One more note: the last line on the prof output in Cumsecs in the old system would show pretty much the time it took to execute, on the new system it shows a number roughly ten times smaller than actual execution time.

It is static COEFF binary built with the same make file with same compiler, nothing changed between old and new environment, except SMP. The system (old and new) is pretty much one user system idle 99.9% of the time.

I guess the SMP feature is the reason for the skewed profiling. Does anybody know about this issue? Any ideas?

Thanks in advance.

The msec/call number is awfully small to start with - and it doesn't change. How are you timing each function call? To what precision?

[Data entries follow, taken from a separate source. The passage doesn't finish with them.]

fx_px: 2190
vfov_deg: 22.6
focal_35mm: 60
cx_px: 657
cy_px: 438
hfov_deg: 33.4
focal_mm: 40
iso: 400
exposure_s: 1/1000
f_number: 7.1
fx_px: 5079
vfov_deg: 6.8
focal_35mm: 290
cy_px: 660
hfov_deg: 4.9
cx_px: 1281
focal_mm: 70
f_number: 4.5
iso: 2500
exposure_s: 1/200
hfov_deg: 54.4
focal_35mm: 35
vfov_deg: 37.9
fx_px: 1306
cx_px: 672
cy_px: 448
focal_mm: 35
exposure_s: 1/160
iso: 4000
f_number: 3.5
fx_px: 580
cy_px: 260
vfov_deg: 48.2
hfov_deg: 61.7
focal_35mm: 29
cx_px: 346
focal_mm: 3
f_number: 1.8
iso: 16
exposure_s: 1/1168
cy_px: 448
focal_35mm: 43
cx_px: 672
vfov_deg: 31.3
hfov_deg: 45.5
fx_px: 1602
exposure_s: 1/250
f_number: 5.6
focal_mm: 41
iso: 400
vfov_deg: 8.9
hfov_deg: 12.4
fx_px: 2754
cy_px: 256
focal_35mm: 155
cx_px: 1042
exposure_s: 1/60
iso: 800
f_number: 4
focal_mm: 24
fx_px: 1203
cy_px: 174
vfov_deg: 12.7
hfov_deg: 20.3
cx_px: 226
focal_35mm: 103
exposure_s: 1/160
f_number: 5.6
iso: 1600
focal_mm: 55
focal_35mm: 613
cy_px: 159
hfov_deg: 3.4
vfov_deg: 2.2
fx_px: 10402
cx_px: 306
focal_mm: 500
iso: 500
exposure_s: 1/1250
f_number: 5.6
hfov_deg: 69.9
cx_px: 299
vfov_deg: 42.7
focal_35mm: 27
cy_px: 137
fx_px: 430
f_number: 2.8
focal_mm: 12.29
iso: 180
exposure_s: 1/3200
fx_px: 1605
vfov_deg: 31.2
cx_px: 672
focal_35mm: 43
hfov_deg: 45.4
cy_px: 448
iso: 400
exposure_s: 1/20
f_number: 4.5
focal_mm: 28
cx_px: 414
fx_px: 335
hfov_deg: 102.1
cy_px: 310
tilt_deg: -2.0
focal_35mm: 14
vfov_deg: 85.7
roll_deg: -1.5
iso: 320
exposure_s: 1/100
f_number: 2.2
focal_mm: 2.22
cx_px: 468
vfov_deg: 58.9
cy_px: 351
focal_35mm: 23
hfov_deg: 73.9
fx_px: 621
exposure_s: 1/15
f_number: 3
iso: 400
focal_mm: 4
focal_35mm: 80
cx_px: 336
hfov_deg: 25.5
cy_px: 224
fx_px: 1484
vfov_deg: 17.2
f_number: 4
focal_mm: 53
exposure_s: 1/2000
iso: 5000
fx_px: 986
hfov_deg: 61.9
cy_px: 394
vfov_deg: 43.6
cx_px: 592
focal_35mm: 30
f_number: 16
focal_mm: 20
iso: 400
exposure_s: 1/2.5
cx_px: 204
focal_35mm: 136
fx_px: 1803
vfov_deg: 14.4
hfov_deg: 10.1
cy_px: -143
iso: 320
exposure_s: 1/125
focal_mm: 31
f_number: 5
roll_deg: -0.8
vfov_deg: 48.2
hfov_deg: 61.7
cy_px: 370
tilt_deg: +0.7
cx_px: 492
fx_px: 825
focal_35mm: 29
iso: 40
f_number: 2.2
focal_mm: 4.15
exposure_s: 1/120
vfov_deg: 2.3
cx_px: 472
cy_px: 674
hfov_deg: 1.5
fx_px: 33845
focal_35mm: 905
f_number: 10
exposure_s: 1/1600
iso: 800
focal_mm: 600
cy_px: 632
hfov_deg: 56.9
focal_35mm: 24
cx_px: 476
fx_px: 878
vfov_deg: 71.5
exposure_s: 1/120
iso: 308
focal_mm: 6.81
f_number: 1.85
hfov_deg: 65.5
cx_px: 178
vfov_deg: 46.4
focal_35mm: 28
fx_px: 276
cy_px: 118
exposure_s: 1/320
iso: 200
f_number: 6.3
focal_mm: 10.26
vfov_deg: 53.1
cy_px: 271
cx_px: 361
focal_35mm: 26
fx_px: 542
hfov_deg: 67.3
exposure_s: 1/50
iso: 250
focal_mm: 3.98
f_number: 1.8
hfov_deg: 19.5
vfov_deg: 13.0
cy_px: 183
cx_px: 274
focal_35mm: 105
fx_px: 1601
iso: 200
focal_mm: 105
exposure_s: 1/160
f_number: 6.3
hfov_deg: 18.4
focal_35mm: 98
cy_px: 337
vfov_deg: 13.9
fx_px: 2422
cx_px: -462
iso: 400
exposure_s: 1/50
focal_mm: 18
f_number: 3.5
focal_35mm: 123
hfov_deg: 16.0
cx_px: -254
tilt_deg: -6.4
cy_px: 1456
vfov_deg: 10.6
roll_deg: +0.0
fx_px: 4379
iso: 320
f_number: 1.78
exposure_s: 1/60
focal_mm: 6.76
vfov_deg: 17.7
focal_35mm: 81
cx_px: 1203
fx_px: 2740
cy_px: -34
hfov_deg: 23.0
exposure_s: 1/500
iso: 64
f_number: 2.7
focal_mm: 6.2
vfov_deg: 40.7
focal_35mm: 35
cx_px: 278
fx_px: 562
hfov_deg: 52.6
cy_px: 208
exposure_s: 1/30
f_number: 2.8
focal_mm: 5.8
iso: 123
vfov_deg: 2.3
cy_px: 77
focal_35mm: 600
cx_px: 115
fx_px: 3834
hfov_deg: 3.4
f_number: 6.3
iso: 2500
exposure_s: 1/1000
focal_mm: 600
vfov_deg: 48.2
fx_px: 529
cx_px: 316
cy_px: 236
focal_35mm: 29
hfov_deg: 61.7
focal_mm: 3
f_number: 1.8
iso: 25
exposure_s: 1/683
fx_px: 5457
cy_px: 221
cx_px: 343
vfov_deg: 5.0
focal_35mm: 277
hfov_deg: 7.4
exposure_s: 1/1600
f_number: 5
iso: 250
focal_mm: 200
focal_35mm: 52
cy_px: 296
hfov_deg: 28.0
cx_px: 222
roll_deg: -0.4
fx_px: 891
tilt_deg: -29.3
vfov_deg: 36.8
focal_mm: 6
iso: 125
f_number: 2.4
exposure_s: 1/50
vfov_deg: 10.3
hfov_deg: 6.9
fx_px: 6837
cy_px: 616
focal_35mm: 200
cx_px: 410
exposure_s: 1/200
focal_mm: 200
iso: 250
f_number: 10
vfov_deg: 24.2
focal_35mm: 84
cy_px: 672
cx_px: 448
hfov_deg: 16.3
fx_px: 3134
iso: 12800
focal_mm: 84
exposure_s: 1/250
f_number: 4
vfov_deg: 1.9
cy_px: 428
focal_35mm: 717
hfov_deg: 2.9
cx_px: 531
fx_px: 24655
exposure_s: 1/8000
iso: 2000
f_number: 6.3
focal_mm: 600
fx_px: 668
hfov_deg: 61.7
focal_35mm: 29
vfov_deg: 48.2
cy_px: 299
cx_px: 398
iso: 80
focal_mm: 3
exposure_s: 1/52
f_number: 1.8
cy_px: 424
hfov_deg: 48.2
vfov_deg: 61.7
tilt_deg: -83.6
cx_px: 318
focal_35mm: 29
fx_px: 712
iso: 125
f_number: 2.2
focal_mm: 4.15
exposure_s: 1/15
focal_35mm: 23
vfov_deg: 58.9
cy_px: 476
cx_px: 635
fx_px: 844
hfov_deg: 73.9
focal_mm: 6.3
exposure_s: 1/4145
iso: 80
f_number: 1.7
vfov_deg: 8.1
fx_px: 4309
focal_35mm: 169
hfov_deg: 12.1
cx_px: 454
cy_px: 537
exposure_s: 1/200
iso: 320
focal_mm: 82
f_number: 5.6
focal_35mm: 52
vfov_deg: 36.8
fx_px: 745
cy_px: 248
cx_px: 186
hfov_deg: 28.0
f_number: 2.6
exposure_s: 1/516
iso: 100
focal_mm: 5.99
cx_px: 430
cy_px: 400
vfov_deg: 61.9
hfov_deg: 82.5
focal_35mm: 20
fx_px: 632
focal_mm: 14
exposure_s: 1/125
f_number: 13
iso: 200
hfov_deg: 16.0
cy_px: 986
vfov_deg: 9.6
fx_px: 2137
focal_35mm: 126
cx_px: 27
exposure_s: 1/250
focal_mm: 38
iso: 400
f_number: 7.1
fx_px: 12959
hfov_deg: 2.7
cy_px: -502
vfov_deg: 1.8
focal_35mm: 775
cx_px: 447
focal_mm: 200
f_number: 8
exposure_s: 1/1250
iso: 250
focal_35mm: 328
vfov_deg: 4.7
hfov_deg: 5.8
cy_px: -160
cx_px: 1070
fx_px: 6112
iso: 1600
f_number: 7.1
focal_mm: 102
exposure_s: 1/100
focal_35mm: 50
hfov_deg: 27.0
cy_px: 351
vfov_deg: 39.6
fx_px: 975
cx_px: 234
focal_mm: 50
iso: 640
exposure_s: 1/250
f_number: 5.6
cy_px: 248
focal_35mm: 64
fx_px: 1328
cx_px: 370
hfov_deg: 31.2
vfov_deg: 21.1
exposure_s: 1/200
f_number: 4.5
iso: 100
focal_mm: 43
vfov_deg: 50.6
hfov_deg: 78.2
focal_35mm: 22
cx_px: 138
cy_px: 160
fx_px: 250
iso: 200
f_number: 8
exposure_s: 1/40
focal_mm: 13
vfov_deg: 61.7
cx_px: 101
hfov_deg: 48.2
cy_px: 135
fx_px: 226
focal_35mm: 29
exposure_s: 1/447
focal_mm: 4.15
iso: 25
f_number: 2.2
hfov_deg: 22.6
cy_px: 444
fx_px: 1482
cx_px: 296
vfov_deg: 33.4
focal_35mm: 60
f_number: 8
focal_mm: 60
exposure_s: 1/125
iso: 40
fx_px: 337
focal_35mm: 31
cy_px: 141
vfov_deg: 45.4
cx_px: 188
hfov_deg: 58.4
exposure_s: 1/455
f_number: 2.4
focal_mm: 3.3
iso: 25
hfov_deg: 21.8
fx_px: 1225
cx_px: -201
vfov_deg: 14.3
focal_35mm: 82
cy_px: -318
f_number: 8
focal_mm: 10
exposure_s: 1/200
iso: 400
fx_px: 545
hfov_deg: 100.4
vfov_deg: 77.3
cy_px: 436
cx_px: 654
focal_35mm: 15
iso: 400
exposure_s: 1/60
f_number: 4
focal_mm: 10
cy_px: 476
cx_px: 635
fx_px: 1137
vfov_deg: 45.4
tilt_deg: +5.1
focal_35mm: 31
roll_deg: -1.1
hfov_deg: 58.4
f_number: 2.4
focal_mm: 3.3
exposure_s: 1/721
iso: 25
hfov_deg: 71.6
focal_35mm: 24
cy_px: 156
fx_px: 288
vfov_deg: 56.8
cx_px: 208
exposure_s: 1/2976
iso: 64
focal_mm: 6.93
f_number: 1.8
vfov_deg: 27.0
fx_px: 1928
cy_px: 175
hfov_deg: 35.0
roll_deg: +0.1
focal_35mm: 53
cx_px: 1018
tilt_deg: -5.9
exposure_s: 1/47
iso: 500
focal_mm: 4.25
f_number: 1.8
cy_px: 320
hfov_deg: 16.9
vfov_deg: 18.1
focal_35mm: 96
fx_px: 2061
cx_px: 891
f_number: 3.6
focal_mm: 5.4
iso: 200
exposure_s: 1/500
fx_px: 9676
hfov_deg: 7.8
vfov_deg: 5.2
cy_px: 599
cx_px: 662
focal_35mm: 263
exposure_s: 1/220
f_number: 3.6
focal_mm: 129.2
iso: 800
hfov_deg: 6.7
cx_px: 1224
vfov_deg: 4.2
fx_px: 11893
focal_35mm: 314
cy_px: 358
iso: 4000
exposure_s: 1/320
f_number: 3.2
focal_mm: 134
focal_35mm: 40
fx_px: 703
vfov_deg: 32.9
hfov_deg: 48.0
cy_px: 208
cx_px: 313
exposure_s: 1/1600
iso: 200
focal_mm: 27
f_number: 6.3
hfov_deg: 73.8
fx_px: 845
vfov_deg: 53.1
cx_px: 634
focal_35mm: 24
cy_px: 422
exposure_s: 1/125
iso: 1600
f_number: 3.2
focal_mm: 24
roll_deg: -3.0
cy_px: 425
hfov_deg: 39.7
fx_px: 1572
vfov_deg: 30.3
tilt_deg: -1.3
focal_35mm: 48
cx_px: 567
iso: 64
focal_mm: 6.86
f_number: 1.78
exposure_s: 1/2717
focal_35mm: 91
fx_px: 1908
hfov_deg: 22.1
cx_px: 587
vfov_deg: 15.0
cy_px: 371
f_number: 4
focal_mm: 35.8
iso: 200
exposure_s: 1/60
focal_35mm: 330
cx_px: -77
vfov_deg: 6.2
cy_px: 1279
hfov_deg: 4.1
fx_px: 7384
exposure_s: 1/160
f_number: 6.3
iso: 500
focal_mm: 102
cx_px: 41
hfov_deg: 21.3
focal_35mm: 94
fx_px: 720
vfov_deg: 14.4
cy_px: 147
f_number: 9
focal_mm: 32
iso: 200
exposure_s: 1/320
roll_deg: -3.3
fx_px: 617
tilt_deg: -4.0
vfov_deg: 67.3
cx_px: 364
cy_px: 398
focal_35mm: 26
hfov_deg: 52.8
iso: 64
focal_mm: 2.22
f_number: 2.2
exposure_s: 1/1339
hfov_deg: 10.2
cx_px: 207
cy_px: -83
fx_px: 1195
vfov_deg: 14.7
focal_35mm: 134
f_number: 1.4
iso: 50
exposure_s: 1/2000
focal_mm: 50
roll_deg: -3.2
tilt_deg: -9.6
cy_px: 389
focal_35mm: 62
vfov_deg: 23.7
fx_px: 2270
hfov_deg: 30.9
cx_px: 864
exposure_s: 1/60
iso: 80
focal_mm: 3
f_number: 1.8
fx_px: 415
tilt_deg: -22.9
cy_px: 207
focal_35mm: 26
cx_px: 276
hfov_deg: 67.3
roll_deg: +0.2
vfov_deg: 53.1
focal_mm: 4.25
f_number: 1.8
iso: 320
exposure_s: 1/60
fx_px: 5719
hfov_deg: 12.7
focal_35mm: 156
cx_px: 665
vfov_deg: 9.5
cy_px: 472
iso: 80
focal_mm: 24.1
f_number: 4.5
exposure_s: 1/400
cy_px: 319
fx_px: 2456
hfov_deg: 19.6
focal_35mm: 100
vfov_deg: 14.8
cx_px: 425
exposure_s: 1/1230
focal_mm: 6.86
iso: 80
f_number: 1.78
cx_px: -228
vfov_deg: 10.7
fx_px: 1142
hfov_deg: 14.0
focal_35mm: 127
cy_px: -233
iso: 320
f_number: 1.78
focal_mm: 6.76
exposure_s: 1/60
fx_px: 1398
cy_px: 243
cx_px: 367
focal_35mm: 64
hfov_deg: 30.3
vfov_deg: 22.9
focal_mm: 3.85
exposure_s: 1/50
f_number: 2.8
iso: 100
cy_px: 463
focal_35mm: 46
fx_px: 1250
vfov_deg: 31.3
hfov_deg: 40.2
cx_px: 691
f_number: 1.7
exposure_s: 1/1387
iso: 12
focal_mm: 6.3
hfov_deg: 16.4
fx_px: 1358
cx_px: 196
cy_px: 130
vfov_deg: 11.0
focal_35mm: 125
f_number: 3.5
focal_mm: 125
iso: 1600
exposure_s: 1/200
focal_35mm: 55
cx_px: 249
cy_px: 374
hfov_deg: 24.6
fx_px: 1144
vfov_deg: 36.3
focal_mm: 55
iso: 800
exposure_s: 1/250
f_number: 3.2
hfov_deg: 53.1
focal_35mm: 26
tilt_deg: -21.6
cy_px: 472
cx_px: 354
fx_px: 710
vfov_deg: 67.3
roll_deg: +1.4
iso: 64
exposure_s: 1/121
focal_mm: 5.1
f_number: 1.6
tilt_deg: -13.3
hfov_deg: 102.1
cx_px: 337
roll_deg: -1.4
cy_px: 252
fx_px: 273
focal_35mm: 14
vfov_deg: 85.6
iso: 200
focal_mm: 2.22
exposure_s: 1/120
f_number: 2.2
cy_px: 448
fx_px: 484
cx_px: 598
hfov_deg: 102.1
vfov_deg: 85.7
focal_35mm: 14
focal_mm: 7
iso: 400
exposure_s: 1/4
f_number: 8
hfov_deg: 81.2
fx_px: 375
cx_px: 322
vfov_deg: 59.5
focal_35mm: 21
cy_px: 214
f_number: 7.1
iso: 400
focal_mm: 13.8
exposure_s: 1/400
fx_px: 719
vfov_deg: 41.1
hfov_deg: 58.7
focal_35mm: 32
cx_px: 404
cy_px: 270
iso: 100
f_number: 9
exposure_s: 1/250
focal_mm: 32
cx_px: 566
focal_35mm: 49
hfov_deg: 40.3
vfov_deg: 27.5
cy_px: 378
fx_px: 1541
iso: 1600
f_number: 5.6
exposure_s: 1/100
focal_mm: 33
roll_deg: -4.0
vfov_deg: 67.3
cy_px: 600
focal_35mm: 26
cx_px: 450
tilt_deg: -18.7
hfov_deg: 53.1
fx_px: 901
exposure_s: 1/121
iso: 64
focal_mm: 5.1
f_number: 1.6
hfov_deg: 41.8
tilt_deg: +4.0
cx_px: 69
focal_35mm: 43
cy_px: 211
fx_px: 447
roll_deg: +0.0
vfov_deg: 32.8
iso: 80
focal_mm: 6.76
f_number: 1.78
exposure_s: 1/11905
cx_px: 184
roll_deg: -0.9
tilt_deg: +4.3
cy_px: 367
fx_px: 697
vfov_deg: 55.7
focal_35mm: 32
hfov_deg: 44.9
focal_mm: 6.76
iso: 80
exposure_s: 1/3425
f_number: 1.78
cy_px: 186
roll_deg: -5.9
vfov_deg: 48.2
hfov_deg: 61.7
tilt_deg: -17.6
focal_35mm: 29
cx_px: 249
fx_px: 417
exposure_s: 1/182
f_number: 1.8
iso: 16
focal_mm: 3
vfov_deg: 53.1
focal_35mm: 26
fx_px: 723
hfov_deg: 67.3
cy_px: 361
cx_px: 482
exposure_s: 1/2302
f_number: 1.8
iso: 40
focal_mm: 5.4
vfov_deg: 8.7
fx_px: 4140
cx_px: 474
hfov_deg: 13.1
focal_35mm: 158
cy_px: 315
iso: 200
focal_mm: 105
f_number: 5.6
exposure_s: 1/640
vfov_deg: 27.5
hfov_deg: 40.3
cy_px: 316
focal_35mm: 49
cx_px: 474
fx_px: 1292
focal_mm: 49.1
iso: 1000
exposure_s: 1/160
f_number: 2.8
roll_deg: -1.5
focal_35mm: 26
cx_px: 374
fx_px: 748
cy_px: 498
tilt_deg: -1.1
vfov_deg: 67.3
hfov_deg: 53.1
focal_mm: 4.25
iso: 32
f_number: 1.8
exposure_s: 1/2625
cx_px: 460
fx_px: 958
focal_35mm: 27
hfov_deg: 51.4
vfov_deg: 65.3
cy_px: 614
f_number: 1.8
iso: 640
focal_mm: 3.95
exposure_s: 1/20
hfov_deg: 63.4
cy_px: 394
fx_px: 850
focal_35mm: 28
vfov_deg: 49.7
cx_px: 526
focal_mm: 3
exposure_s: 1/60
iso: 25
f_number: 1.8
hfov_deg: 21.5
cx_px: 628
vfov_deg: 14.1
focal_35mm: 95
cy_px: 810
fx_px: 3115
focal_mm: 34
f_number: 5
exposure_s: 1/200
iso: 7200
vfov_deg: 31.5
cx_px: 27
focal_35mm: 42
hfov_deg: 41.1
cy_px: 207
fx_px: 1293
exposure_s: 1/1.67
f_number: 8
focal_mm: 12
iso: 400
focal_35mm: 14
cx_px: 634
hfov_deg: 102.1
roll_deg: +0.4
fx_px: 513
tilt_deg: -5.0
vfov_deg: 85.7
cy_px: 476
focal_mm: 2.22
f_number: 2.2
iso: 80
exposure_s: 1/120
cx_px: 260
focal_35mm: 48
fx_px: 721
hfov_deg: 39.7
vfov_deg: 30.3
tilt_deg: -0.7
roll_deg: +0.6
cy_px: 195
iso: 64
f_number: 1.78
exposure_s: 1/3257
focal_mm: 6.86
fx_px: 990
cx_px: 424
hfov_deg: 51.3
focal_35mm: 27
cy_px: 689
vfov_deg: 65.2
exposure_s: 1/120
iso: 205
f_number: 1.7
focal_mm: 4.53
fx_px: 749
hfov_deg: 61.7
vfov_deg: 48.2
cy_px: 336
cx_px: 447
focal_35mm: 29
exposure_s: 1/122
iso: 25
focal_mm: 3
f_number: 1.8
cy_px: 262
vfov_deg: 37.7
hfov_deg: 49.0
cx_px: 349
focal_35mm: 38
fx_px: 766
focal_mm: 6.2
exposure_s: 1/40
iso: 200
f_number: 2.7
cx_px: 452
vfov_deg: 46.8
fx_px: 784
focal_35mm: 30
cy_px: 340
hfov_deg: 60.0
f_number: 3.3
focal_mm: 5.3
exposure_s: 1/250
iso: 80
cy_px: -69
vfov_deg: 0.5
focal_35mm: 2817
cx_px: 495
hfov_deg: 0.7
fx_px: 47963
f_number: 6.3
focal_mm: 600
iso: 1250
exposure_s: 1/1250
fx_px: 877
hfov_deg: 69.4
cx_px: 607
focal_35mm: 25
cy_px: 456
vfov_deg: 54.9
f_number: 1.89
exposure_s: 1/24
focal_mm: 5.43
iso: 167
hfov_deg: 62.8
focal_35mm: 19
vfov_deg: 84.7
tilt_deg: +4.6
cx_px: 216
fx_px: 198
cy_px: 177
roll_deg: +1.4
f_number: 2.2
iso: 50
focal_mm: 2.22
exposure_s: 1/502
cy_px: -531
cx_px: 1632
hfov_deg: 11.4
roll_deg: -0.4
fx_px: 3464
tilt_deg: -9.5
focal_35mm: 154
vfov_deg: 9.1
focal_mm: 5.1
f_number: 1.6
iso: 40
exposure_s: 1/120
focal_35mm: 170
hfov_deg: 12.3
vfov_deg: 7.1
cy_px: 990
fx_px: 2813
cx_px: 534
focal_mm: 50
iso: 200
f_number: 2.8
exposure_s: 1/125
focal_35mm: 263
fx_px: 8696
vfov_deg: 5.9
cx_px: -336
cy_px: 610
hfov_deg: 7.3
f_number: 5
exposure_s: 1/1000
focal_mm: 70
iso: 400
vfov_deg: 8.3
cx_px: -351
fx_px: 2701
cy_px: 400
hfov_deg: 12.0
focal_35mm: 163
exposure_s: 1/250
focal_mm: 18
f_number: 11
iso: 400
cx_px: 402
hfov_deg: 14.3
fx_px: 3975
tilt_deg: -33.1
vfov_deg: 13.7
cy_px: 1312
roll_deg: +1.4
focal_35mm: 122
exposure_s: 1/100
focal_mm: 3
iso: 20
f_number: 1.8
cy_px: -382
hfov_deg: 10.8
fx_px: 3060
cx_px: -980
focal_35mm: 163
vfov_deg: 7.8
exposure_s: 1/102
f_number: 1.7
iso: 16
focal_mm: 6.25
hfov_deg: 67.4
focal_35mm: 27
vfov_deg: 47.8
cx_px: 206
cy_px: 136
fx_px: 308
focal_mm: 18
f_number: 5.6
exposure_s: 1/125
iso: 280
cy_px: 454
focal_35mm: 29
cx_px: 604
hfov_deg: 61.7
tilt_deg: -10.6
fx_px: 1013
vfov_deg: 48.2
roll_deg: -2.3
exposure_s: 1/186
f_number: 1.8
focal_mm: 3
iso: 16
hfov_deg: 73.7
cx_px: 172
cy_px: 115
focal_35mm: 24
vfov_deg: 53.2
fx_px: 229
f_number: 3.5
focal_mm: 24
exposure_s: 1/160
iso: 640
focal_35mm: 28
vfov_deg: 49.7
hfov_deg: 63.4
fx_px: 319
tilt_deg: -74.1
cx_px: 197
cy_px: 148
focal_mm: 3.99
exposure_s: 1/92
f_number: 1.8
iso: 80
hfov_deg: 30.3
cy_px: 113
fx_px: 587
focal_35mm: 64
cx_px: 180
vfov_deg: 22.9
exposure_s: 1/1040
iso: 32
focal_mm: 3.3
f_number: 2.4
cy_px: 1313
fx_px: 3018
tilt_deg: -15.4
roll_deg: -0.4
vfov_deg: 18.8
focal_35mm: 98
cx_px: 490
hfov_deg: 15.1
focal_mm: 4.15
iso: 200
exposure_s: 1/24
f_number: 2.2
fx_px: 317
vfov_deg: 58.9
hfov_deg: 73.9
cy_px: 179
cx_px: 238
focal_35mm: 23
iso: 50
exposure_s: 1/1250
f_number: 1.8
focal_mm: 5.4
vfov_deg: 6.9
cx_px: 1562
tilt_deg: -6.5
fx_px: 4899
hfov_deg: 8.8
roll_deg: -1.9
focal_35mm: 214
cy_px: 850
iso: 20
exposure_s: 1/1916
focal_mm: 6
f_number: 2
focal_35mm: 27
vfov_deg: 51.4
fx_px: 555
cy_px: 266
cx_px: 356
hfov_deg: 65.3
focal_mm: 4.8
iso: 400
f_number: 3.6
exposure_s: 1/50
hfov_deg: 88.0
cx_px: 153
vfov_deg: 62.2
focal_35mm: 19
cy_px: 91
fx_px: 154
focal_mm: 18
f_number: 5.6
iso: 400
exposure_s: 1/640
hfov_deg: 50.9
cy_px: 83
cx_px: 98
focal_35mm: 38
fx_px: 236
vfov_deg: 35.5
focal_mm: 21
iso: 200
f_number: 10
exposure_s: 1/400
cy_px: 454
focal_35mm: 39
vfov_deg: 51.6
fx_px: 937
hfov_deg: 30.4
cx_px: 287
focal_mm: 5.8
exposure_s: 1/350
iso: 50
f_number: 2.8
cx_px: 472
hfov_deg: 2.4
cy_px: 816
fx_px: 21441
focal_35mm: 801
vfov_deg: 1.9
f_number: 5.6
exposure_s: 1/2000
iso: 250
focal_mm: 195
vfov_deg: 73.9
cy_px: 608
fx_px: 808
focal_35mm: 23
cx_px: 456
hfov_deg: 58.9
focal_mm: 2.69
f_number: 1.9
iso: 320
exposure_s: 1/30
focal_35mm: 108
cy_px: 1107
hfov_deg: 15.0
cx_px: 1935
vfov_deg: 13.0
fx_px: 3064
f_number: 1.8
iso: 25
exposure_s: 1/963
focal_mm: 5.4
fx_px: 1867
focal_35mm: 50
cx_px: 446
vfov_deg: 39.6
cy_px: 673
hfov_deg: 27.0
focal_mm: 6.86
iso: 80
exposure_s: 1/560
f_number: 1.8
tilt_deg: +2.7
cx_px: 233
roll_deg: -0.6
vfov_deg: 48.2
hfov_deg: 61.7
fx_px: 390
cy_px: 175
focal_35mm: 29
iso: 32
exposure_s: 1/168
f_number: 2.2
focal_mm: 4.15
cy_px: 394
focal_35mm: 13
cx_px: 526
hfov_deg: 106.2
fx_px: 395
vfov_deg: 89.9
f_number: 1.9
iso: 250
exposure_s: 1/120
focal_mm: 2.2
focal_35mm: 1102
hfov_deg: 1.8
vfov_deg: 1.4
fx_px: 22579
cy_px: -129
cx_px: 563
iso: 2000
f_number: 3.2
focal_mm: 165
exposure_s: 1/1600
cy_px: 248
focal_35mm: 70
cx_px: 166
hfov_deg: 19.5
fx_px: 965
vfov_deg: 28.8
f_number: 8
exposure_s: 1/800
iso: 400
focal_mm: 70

You may be running fast enough on the new server that your measurement isn't precise enough and your code keeps adding zero time for each execution.

I don't think it's the SMP that's causing the problem, at least not directly.

Thanks for your input. To answer your questions how am I timing and to what precision - I just compiled the app with -p flag. Then I run the app through the test routine, which created the mon.out file. Then I run prof app-name and that gives me results I show. I don't think I can control precision of the output.

As far as new machine being much faster than the old one - yes, the app runs roughly twice faster on this new h/w. But definitely not 10 times faster.

Can you disable CPUs and/or hyperthreading as necessary via BIOS settings on your new hardware to limit the OS to only one CPU thread? That seems to me to be a really easy test to run that will provide good information.

In fact, that was exactly what we just did.

Disabled it in BIOS first and it did not help. Removed the SMP from OS and now it works as expected.